My main concern is describing their effect on humanity rather than a simple reactions. Yet I want to do this without going into a history lesson approach. I have to be sneaky.

Here’s a bit I worked on over the weekend. It occurs after Charlie has revealed his latest “discovery” to his partner, Peter, and the two have begun working together again after a long, strained period.

Six days after showing Peter my new creatures, I returned home to Claire, wild-eyed and beastly in my own right. During my absence, I acquired the appearance of a madman. I can only imagine those on the highway who saw me in my 1973 Trans Am, t-tops open, the wind blowing my beard and hair swirling around me like a furry turban, barely covering the grimace on my face.

After a week of working with Peter in the lab, I could no longer stand his constant pleas for me to take a stand with my family, either in it or out of it. That afternoon, I threw my lab coat at him and told him to shut the hell up, that I would go see them.

I let myself into the house, unaware that others no longer considered me a resident, and wandered up to the room Claire and I shared. No one appeared in my path, so I was able to turn on the shower without alerting the staff or Claire. I realized on my drive to the house that I needed to clean up prior to presenting myself to her.

I showered quickly and dried off. My hair clung to my face like a squid. I wrapped the towel around my waist and made my way to the enormous walk-in closet we shared. In it, I found only Claire’s clothes.

“Crap,” I said to myself.

“What are you doing here?” Claire asked, appearing behind me, arms crossed, looking slightly afraid of me.

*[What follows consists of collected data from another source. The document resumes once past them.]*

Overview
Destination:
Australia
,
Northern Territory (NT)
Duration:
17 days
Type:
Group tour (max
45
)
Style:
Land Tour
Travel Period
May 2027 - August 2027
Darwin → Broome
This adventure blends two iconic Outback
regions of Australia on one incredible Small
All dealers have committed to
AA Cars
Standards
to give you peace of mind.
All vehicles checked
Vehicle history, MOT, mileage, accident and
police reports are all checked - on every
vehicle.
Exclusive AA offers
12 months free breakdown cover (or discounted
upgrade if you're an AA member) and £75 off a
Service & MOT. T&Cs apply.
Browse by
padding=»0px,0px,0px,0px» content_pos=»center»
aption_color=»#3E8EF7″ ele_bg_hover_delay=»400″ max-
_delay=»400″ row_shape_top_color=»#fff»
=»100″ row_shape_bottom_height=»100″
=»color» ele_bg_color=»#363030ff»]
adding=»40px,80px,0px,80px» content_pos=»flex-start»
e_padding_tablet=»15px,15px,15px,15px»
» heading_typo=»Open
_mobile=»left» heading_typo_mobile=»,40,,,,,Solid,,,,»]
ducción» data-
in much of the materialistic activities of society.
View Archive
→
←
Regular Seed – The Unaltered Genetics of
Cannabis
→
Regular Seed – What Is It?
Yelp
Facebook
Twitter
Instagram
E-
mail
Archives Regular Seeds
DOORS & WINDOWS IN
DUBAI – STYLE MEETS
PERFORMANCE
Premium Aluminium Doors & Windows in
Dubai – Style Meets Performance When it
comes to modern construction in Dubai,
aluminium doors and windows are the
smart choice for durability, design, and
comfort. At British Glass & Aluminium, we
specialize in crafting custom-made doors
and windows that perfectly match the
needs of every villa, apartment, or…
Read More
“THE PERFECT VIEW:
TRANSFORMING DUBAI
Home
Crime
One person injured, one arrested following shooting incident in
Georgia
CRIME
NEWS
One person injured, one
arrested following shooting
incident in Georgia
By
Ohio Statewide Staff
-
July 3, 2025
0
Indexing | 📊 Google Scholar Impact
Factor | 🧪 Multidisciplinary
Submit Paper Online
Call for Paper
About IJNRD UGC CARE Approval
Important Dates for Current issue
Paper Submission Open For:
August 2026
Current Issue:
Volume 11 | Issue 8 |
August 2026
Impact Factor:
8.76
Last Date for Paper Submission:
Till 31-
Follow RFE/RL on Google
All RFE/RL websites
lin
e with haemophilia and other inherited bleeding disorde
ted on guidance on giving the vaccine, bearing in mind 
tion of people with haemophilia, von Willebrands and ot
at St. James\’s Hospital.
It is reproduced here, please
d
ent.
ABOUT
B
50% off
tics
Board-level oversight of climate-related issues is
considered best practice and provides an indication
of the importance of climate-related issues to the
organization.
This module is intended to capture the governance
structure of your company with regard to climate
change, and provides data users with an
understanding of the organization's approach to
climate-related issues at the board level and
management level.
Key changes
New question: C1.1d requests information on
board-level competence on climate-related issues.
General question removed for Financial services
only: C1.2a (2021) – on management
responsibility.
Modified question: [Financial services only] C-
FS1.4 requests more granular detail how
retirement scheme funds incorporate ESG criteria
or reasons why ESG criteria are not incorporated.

“I came home to see my family. I just wanted to clean up first. Any chance you still have my clothes somewhere?”

“They’re boxed up in the garage. Feel free to take them on your way out.”

“Come on, Claire. Give me a chance to explain myself.”

“What are you going to explain, Charlie? What could you possibly say that would absolve you of months of absence, of ignored invitations, of un-returned phone calls? What could you say?”

“I planned to begin with an apology.”

“Please leave,” she angrily requested, hot tears steaming from her eyes.

“I know I’m bad at this, and I know that I’ve been too obsessed with work, lately. Maybe I can take some time away, now. The project’s at the lab, so I don’t need to work alone anymore. I can…”

“Jesus, Charlie. You think it’s the work? Really?”

I didn’t.

“You’re right, Claire. I just grabbed onto it because it was close.”

She softened at my admission, but remained guarded, pissed.

“You can see him, but then I want you to go.”

“Fair enough. Would you have Thomas bring up a box of clothes for me? I know he’s here.”

“Okay,” she agreed. Before turning to go, she looked me over. During my stay at the garage, I’d lost a considerable amount of weight, mostly muscle. “You look like a damn castaway, Charlie.”

She left me alone in the closet, wet, spindly and surrounded by enough women’s clothing to fill an entire store.